- What is being asked: Rewrite these entries with "record retention" changed to "record keeping", leaving the rest unchanged.

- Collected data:
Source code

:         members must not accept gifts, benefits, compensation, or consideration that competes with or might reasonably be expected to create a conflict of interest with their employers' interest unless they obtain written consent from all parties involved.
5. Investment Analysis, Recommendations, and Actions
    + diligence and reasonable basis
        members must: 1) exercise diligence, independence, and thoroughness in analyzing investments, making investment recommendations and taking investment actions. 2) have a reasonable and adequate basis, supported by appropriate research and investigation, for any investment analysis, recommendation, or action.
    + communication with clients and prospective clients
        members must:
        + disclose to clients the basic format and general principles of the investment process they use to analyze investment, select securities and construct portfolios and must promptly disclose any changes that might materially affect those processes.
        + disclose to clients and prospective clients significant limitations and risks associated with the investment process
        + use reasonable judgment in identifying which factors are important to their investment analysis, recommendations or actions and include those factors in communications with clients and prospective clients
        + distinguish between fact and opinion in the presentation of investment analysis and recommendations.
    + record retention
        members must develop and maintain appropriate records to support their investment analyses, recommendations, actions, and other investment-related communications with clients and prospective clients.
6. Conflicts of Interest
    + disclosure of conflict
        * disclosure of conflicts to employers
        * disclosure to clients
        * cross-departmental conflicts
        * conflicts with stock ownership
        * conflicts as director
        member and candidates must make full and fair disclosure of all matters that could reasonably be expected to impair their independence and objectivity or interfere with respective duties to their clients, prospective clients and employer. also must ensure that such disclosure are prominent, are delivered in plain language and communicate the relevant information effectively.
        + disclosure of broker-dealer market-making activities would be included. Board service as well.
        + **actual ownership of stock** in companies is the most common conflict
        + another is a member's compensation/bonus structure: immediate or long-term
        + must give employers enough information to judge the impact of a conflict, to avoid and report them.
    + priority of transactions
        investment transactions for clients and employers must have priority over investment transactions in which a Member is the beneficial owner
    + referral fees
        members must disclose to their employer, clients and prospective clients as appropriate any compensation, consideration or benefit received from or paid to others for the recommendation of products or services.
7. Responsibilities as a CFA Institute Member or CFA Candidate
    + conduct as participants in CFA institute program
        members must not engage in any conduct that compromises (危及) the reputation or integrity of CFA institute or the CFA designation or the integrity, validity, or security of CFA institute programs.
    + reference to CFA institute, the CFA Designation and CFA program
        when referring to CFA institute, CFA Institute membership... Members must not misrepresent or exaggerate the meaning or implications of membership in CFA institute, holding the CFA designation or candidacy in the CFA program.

- Exercise output:
Source code

:         members must not accept gifts, benefits, compensation, or consideration that competes with or might reasonably be expected to create a conflict of interest with their employers' interest unless they obtain written consent from all parties involved.
5. Investment Analysis, Recommendations, and Actions
    + diligence and reasonable basis
        members must: 1) exercise diligence, independence, and thoroughness in analyzing investments, making investment recommendations and taking investment actions. 2) have a reasonable and adequate basis, supported by appropriate research and investigation, for any investment analysis, recommendation, or action.
    + communication with clients and prospective clients
        members must:
        + disclose to clients the basic format and general principles of the investment process they use to analyze investment, select securities and construct portfolios and must promptly disclose any changes that might materially affect those processes.
        + disclose to clients and prospective clients significant limitations and risks associated with the investment process
        + use reasonable judgment in identifying which factors are important to their investment analysis, recommendations or actions and include those factors in communications with clients and prospective clients
        + distinguish between fact and opinion in the presentation of investment analysis and recommendations.
    + record keeping
        members must develop and maintain appropriate records to support their investment analyses, recommendations, actions, and other investment-related communications with clients and prospective clients.
6. Conflicts of Interest
    + disclosure of conflict
        * disclosure of conflicts to employers
        * disclosure to clients
        * cross-departmental conflicts
        * conflicts with stock ownership
        * conflicts as director
        member and candidates must make full and fair disclosure of all matters that could reasonably be expected to impair their independence and objectivity or interfere with respective duties to their clients, prospective clients and employer. also must ensure that such disclosure are prominent, are delivered in plain language and communicate the relevant information effectively.
        + disclosure of broker-dealer market-making activities would be included. Board service as well.
        + **actual ownership of stock** in companies is the most common conflict
        + another is a member's compensation/bonus structure: immediate or long-term
        + must give employers enough information to judge the impact of a conflict, to avoid and report them.
    + priority of transactions
        investment transactions for clients and employers must have priority over investment transactions in which a Member is the beneficial owner
    + referral fees
        members must disclose to their employer, clients and prospective clients as appropriate any compensation, consideration or benefit received from or paid to others for the recommendation of products or services.
7. Responsibilities as a CFA Institute Member or CFA Candidate
    + conduct as participants in CFA institute program
        members must not engage in any conduct that compromises (危及) the reputation or integrity of CFA institute or the CFA designation or the integrity, validity, or security of CFA institute programs.
    + reference to CFA institute, the CFA Designation and CFA program
        when referring to CFA institute, CFA Institute membership... Members must not misrepresent or exaggerate the meaning or implications of membership in CFA institute, holding the CFA designation or candidacy in the CFA program.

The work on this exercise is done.